Wednesday's was so ugly a fall that Barry Ritholtz, who writes the Big Picture blog, suggested the S&P 500 could drop to, say, 681 before new support formed.
That level is basically where the trend line of the S&P since it peaked in October 2007 intersects with the long-term support line since 1984. That would translate into Dow Jones Industrial Average falling to 7,100 or lower.
"There are deeper levels, but it's too ugly to write now," he added.
Thursday, Ritholtz wrote simply "Ouch!"
These are scary times, really scary times.
What happened? Markets don't operate independently of reality.
Here are the problems.
Bank stocks tanked. Here it looks like Treasury boss Hank Paulson created another problem. He said on Tuesday that the Treasury Department had decided that buying up bad assets from financial institutions was a bad idea -- even though he'd gone to Congress and begged for $700 billion to do just that.
"The sense that policymakers are struggling to get ahead of the markets' woes, and have frequently switched course or backtracked on earlier declarations about what needed to be done, has damaged investor confidence and created even more jitters in the markets," Jane Sasseen wrote on BusinessWeek.com.

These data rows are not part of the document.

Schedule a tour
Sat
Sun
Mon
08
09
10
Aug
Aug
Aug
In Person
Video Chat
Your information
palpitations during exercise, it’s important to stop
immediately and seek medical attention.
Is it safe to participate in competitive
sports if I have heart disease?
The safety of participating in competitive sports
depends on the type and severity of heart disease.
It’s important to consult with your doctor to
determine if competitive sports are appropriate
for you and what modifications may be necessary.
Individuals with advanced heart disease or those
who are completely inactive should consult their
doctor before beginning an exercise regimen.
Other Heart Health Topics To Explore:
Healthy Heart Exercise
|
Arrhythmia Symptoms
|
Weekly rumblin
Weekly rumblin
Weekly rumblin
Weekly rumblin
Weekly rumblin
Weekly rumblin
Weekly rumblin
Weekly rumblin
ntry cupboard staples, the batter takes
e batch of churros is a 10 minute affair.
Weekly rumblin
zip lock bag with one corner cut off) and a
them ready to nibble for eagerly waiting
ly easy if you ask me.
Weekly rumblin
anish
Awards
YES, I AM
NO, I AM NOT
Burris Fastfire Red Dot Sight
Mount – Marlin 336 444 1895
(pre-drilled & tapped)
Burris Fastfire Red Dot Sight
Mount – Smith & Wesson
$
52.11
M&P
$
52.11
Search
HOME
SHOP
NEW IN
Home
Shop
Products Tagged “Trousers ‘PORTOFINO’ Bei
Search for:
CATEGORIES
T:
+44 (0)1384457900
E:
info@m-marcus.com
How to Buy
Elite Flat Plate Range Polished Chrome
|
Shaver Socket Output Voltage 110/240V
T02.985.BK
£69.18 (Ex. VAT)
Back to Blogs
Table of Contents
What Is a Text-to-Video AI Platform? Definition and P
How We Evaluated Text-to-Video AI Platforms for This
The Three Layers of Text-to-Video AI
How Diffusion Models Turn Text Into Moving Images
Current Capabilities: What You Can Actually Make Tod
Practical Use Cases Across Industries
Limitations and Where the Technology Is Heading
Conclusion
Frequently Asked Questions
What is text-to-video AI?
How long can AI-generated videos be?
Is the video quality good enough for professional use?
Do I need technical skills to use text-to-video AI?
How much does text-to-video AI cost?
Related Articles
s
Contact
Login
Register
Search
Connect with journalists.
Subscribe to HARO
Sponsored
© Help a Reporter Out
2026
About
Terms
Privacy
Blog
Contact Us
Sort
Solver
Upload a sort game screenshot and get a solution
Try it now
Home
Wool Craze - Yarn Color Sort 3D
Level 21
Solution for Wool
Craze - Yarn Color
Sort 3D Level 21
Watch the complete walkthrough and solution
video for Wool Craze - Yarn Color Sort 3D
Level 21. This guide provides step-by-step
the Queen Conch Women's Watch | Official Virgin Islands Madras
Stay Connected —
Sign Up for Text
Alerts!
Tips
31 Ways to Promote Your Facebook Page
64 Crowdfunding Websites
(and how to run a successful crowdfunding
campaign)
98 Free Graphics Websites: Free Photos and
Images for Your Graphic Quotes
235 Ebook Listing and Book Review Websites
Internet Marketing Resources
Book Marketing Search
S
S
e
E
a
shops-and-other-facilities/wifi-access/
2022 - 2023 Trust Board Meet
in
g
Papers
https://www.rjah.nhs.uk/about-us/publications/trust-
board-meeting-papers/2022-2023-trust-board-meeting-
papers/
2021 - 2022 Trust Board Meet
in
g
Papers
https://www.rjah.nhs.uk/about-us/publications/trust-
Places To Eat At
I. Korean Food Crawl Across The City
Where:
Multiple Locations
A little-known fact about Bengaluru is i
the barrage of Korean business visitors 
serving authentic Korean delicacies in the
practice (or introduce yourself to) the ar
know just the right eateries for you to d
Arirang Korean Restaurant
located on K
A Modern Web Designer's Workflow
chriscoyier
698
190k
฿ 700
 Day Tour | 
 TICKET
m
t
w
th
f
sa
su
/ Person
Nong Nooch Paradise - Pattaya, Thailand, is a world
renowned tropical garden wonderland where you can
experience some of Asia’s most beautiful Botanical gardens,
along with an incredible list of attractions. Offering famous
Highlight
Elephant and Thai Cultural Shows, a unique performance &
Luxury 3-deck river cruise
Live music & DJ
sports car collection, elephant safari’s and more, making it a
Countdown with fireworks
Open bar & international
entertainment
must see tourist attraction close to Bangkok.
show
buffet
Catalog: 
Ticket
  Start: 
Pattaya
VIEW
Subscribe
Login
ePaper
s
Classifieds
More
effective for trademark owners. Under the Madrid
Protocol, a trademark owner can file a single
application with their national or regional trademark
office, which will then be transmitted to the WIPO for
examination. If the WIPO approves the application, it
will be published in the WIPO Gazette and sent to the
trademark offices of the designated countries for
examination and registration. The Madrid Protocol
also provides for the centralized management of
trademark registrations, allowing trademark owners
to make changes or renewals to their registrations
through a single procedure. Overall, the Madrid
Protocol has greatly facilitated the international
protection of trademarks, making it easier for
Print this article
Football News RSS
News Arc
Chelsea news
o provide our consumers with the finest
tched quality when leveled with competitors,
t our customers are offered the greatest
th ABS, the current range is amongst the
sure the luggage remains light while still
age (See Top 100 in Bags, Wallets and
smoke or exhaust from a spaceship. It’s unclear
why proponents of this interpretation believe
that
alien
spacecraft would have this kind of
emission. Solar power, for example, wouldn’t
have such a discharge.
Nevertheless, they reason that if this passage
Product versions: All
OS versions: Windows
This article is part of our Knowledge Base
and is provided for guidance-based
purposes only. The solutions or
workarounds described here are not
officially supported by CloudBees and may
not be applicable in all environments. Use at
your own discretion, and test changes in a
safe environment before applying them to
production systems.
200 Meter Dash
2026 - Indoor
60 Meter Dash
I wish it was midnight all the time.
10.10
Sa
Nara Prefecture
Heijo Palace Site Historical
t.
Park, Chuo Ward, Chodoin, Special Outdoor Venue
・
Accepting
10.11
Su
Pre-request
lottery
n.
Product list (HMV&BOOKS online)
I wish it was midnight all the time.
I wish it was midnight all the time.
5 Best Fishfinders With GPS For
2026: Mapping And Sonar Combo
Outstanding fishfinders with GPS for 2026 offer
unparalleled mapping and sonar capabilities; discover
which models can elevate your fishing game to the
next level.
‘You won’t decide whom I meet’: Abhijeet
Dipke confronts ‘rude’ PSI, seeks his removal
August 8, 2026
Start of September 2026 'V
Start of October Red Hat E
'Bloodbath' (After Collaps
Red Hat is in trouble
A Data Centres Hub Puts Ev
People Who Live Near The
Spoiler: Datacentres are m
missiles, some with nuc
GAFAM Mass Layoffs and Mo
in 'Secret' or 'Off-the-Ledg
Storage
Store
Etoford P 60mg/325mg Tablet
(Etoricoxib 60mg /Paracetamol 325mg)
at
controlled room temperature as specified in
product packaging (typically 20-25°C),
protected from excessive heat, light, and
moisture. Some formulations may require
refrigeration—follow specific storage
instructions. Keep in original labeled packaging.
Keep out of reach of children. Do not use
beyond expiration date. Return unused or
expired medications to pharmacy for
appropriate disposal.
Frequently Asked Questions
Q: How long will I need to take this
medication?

She's being polite. So far this week, Citigroup has lost 51% of its value. JPMorgan Chase is down 32%.
The decision of Paulson and Fed Chairman Ben Bernanke to let Lehman Bros. fail in September dried up credit sources for everyone and everything: from General Motors to the young couple looking to take out a mortgage.
Tech stocks have slumped. Concerns have deepened in recent weeks as concerns deepened that business spending on technology will slump. Intel has fallen 8.2% this week; Microsoft is down 12.6%.
Oil and commodity prices are a problem. Slowly, the markets have realized that this will be no ordinary recession. So commodity prices -- and related stocks -- are crumbling. Crude oil fell below $50 for the first time since 2005 and is down 66% from its peaks in July.
Commercial real estate is becoming increasingly stressed. Real estate is throwing us another sucker punch. With retail chains like Linens 'N Things going out of business and cuts coming from other retailers, retail real estate is sagging. General Growth Properties, the nation's second-largest mall operator, is in such trouble that it has hired bankruptcy counsel. Just in case.
A ton of office space will come on the market in New York, Chicago, Seattle and elsewhere following the collapse of Washington Mutual, Bear Stearns and Lehman Bros. and huge layoffs coming from Citigroup and others.
So, when will a bottom show up?
I offer up Carter Worth's list to watch. Worth is the chief market technician at Oppenheimer Asset Management. He and others at Oppenheimer were beginning to think after Oct. 10 that a bottom might well be forming. He has enough visibility that a number of people will pay attention to him.
He also wondered which stocks would signal if he was right -- or wrong. He crunched some numbers and, on Nov. 10, came up with a list of 26 stocks that he believed could be used as a "control mechanism" to signal the market's direction. The idea was that it takes a lot of buying pressure to move a stock to a new high and an equal amount of selling pressure to move a stock to a new low.
The group included Citigroup, Bank of America, Internet retailer Amazon.com, search giant Google, chip maker Intel, leather-good producer Coach, and railroad CSX.
Sadly, the list pretty quickly offered a pretty strong signal of what to expect. By Nov. 14, the group was down an average 11.9% from Nov. 7. By Thursday, the declines had widened to an average 29.8%. The best performer of the group, Polycom, was down 13.6%. The worst was Citigroup down nearly 60.2%. One blogger wrote Thursday that Worth's call was "way to soon."
The S&P 500 dropped 6.2% between Nov. 7 and Nov. 14 and finished on Thursday down 19.2% from Nov. 7.
Let's hope the index can find a bottom soon. Or things, which are scary enough, could get really scary.